Passage given:
The Return of the Repressed: Frans Hals and Philip Guston

Freud’s study, Freud Museum, London, October 2023. Photo: The author.

Freud’s couch

Early in my art history education, I became fixated on Freud. It happened during the summer of 1977, when somebody gave me a browned copy of The Interpretation of Dreams. I read it like a mystery novel, and when I finished, I realized I had a handy tool with which to discover hidden meanings in works of art. I proceeded to collect and read nearly the complete works of Freud — whatever was available in cheap, paperback editions.

For a while, Freud impacted everything I wrote, thought, and spoke. My research papers all involved psychoanalytic explorations of given artists or artworks. At parties, I offered dream interpretations in five minutes or less. Words like “parapraxis” and “countertransference” infiltrated my conversations. I even bought a chaise longue for my little apartment in case any visitors wanted an analytic session. I was quickly becoming a bore. What saved me were new infatuations: Lévi-Strauss, Barthes, Benjamin, and Adorno. More unusually, I also read Marx and Engels. That nearly got me tossed out of the Ph.D program at Princeton a few years later; a couple of fellow traveler professors saved me.

Given request:
Answer these questions from the passage about Freud:
(a) What book was the author given during the summer of 1977?
(b) What piece of furniture did the author buy for the apartment?
(c) At which university was the author's Ph.D. program?

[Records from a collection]
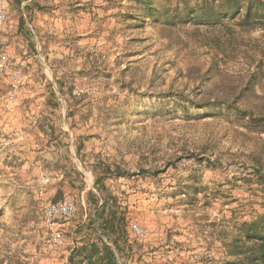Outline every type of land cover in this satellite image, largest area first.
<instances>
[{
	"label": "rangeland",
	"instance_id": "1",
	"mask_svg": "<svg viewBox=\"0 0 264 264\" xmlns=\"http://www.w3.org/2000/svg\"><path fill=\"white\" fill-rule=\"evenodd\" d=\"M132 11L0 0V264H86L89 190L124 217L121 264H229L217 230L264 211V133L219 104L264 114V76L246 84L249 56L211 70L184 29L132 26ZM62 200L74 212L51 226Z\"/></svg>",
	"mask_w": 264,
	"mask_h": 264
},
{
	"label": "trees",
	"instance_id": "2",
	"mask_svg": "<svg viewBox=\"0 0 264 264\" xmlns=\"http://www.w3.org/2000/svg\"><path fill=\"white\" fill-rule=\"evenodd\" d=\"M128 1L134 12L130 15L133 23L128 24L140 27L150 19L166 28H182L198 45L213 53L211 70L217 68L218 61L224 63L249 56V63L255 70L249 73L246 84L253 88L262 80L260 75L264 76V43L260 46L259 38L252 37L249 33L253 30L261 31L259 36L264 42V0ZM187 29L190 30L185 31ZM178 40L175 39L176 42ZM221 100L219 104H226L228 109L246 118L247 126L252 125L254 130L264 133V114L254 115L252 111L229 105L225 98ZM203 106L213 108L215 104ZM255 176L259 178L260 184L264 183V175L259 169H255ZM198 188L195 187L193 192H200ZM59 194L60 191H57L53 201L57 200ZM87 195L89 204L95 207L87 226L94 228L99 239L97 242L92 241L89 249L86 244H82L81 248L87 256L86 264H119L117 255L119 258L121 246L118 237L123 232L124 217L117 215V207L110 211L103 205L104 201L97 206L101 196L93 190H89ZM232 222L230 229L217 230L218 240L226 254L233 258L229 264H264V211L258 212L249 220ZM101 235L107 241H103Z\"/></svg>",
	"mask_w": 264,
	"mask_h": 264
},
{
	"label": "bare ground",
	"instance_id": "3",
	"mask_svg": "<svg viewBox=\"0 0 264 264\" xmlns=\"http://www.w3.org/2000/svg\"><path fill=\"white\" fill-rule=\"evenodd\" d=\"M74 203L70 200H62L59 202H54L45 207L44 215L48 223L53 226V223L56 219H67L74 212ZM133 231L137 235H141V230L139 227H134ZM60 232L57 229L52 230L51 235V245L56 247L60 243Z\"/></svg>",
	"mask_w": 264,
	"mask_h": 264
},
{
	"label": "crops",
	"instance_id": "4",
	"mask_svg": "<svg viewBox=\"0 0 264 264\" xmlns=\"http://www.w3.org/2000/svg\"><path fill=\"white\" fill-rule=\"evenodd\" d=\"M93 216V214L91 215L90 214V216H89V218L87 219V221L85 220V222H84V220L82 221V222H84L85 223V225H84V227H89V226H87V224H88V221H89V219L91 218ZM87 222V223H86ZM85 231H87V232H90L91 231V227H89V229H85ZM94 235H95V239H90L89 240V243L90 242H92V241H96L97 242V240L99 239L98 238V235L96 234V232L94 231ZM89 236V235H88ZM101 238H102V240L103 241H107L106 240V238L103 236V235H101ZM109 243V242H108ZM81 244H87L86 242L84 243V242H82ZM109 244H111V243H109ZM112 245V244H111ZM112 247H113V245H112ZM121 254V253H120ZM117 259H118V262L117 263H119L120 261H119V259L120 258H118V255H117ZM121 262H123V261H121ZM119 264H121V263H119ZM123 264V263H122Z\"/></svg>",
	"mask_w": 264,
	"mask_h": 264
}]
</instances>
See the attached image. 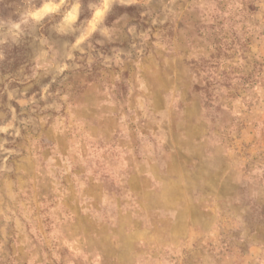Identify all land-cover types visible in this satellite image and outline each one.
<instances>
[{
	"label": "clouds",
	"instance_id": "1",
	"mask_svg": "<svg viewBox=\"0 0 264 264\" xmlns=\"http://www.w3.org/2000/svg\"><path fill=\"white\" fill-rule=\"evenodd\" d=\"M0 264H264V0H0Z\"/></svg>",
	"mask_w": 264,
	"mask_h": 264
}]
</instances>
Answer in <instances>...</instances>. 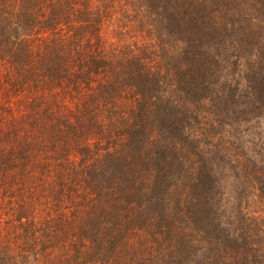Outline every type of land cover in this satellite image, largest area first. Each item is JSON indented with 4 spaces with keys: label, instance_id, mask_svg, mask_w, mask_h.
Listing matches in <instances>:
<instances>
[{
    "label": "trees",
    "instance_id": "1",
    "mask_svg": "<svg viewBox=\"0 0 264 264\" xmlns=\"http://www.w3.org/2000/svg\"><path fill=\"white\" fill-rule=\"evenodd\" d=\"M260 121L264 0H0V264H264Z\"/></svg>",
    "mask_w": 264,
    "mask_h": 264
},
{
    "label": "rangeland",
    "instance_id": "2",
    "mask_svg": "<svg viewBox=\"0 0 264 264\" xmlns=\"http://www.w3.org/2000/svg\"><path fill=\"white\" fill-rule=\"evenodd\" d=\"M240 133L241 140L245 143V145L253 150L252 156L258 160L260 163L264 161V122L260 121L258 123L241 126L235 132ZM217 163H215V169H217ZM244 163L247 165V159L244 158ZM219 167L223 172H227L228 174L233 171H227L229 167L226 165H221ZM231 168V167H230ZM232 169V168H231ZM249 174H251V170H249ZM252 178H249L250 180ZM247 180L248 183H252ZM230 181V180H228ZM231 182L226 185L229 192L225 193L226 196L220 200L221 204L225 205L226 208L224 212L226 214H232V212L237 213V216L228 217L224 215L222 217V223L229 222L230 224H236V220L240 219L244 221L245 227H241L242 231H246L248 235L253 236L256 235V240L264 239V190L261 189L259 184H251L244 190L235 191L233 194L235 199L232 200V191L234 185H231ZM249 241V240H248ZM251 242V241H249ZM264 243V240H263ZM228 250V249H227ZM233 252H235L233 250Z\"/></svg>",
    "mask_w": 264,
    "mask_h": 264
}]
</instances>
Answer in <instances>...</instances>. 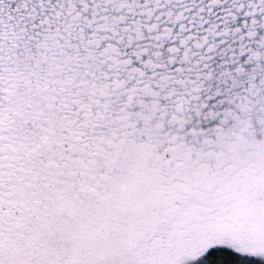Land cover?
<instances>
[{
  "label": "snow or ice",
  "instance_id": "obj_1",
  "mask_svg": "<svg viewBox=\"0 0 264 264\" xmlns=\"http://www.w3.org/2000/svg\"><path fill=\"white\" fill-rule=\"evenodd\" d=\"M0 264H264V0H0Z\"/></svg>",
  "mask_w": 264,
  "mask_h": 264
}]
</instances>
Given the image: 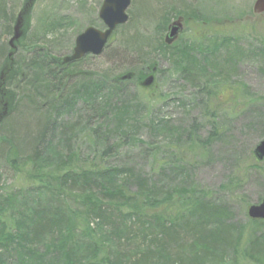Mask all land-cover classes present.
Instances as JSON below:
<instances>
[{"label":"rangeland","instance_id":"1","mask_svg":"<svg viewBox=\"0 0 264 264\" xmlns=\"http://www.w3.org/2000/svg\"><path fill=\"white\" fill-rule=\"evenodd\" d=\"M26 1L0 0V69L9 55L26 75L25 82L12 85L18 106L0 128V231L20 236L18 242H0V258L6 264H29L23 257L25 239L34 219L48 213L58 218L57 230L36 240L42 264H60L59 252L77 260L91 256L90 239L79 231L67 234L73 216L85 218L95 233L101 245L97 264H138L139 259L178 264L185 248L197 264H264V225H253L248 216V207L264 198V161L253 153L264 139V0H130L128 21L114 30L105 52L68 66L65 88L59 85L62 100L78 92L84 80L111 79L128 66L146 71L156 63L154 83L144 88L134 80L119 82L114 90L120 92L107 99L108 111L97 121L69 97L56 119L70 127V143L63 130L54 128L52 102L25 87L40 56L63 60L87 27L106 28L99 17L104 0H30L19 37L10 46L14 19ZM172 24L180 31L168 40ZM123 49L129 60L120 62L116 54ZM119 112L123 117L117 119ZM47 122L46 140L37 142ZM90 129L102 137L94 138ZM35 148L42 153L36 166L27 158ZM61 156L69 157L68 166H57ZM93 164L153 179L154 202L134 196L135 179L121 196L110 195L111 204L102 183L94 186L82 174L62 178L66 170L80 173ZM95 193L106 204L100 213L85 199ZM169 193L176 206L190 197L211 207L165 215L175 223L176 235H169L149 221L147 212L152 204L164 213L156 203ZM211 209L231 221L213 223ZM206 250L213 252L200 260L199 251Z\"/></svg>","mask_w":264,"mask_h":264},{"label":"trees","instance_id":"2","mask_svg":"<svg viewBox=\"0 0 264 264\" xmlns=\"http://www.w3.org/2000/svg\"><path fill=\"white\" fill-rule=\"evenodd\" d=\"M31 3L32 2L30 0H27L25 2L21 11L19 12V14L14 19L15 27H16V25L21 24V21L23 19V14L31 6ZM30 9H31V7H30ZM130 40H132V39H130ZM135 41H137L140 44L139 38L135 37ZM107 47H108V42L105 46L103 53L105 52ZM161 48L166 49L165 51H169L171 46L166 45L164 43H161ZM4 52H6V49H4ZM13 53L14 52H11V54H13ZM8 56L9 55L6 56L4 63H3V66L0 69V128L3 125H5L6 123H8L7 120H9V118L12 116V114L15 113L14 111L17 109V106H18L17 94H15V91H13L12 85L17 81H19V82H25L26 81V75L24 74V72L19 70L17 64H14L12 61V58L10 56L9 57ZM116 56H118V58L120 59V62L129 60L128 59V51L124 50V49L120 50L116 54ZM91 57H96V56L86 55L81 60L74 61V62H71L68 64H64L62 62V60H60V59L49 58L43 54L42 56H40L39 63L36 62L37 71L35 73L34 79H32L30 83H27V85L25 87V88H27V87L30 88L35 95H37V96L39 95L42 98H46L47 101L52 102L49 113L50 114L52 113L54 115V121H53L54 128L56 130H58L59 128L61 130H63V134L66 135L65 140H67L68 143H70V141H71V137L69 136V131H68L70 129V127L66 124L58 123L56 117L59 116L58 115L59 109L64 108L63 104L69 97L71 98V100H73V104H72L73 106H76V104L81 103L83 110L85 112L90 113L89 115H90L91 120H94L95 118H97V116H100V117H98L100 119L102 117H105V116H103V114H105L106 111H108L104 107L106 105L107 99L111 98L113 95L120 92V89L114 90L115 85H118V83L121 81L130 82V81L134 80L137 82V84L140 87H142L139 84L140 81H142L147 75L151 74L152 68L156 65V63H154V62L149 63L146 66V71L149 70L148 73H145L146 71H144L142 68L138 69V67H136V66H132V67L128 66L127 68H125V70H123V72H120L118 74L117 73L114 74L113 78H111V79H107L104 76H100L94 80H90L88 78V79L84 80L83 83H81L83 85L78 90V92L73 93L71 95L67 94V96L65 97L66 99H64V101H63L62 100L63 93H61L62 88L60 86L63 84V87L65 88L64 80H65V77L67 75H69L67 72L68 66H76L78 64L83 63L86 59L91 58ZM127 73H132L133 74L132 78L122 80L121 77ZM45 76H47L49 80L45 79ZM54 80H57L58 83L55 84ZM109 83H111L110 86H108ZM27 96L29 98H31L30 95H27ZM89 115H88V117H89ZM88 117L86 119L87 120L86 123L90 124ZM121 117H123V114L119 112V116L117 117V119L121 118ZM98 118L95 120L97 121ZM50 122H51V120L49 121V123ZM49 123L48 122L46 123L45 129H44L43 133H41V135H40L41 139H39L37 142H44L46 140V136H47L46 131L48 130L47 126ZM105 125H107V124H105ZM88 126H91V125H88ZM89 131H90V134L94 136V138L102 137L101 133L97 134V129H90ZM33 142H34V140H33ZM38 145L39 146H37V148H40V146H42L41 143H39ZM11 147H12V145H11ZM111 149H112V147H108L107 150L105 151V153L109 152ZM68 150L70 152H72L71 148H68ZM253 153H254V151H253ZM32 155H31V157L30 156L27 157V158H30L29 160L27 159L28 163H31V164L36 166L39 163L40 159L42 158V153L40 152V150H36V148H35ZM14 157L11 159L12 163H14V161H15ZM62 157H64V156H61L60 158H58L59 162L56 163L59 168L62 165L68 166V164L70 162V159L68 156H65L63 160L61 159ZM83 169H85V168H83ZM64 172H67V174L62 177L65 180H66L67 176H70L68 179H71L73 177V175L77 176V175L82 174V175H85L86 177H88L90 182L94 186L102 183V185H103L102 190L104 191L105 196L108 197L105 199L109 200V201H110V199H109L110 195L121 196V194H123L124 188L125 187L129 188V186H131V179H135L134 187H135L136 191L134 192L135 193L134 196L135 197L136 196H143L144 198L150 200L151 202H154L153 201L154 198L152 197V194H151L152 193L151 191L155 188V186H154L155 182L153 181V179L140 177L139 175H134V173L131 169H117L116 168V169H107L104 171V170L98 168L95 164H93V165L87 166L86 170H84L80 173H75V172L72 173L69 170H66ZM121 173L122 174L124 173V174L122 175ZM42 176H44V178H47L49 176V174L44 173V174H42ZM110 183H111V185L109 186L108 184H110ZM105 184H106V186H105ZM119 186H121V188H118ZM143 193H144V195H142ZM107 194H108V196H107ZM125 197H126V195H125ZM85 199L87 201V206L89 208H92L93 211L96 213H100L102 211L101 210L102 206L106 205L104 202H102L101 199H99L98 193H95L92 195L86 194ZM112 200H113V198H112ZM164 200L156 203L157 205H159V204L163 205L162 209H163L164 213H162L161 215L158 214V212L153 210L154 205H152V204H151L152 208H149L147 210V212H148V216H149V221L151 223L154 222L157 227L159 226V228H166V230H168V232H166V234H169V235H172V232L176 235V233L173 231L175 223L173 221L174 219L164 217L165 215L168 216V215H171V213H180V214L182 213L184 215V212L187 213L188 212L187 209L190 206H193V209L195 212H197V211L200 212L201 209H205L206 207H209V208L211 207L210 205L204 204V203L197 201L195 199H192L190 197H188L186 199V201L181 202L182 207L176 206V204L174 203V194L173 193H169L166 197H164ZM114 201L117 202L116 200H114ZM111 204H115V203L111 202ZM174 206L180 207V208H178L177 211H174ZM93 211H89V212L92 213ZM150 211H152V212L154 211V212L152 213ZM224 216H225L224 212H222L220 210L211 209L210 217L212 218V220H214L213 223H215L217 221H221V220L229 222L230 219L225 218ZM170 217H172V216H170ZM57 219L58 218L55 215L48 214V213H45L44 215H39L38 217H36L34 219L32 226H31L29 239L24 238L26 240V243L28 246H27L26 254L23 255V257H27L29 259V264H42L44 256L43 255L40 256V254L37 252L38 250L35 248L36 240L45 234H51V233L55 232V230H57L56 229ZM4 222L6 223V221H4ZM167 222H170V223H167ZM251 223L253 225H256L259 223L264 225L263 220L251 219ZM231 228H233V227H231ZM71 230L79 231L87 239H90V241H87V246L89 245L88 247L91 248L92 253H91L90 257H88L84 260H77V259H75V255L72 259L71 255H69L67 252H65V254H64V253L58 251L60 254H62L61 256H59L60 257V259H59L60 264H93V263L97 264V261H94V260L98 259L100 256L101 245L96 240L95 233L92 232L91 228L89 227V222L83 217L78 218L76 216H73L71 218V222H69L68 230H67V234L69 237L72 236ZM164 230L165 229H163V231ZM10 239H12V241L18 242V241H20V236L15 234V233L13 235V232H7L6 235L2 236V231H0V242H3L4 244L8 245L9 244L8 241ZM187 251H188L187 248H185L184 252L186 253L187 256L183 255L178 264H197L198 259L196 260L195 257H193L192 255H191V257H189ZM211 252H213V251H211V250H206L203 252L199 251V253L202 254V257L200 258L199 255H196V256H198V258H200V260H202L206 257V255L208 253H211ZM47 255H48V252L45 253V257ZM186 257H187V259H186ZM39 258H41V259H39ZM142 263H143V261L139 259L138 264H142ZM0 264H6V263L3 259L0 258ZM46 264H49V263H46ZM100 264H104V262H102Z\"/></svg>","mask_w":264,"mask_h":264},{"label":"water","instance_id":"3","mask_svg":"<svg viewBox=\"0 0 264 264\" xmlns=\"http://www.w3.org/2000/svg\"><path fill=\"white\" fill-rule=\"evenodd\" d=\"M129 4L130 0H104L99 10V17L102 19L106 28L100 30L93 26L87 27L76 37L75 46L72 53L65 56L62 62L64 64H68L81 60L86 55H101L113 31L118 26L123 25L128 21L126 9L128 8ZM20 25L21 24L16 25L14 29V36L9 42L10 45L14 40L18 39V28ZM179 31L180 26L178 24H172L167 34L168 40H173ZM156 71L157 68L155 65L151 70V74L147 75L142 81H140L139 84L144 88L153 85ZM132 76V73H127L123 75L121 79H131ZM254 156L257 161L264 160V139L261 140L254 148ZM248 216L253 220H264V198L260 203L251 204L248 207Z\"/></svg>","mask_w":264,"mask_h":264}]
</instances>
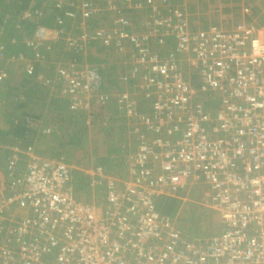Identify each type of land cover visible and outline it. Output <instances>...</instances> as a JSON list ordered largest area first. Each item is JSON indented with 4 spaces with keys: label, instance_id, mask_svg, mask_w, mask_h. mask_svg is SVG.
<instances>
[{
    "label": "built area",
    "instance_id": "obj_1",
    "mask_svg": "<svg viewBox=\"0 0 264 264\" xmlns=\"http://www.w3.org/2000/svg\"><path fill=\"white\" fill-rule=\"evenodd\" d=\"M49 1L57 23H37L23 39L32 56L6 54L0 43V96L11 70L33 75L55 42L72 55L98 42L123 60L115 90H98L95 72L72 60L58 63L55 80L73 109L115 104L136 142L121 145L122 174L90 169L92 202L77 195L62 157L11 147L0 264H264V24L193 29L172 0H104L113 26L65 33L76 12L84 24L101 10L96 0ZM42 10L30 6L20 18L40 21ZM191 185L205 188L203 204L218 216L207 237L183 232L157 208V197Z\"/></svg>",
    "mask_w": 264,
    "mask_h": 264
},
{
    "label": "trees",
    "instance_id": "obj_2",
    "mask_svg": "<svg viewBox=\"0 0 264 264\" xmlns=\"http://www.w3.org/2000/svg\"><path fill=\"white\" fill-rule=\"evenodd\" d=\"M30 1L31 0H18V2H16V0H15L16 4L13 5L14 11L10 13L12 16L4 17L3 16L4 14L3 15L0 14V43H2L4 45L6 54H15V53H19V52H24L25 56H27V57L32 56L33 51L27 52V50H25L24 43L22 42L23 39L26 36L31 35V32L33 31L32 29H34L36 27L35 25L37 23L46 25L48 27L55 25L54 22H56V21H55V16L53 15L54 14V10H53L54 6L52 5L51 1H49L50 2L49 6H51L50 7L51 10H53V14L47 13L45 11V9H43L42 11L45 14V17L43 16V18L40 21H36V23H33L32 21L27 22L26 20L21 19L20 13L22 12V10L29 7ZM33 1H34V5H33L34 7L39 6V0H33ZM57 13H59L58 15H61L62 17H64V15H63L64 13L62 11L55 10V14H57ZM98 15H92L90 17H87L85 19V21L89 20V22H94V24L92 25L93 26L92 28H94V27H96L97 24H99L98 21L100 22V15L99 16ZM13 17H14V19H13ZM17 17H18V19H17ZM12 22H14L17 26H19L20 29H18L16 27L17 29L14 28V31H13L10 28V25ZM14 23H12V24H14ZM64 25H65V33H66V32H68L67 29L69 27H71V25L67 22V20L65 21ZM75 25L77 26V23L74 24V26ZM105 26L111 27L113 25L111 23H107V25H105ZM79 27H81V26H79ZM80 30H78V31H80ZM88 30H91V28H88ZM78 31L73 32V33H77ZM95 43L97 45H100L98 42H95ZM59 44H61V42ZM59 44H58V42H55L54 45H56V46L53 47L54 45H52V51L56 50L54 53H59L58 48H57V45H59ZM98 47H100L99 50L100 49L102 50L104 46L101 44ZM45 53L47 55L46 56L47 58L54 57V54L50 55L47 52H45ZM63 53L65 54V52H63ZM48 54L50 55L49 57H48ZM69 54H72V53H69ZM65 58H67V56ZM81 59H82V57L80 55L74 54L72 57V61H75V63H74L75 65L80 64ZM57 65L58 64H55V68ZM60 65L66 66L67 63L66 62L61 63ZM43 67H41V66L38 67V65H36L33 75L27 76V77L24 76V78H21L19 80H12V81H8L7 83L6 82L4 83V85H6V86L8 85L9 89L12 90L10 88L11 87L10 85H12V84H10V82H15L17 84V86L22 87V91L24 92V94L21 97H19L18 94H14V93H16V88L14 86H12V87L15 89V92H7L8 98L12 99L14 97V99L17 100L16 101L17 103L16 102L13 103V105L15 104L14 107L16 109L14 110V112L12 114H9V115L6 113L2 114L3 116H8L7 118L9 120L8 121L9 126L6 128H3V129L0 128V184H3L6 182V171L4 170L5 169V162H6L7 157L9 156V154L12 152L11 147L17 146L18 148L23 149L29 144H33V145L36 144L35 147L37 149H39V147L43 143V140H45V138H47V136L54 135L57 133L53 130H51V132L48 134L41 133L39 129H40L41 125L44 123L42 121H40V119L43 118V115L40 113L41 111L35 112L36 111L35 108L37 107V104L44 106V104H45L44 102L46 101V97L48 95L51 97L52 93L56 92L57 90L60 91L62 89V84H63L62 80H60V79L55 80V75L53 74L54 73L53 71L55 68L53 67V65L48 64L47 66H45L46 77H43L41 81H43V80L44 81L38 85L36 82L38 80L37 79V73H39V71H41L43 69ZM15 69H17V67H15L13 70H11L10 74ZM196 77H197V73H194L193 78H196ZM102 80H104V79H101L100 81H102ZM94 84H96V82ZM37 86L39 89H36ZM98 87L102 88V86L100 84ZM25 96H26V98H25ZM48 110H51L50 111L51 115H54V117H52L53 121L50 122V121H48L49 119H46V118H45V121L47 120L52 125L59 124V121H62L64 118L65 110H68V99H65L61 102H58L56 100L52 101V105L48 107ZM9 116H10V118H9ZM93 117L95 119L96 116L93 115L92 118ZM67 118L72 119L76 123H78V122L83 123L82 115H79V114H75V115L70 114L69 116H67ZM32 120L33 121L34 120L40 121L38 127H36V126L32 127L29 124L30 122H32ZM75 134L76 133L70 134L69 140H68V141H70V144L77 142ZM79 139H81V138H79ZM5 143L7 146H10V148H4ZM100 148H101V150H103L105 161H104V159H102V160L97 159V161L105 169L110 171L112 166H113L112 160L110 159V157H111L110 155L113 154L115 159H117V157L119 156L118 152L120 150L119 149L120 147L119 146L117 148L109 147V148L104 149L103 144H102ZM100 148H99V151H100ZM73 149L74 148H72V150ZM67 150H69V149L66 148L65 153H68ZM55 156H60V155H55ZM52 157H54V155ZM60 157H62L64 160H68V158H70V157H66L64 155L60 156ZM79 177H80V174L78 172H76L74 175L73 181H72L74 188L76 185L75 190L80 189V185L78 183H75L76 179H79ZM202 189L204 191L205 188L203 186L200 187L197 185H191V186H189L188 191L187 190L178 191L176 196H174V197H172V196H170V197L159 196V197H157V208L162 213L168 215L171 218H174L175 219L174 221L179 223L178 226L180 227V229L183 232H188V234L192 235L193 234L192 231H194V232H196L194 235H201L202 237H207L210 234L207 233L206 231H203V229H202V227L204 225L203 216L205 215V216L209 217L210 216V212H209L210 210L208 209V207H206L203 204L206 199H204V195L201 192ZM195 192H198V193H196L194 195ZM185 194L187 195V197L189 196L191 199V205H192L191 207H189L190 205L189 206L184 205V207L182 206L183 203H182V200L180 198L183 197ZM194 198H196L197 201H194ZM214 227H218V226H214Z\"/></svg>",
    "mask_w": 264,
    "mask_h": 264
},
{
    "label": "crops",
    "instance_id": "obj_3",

In response:
(a) The Interpretation of Dreams
(b) A chaise longue
(c) Princeton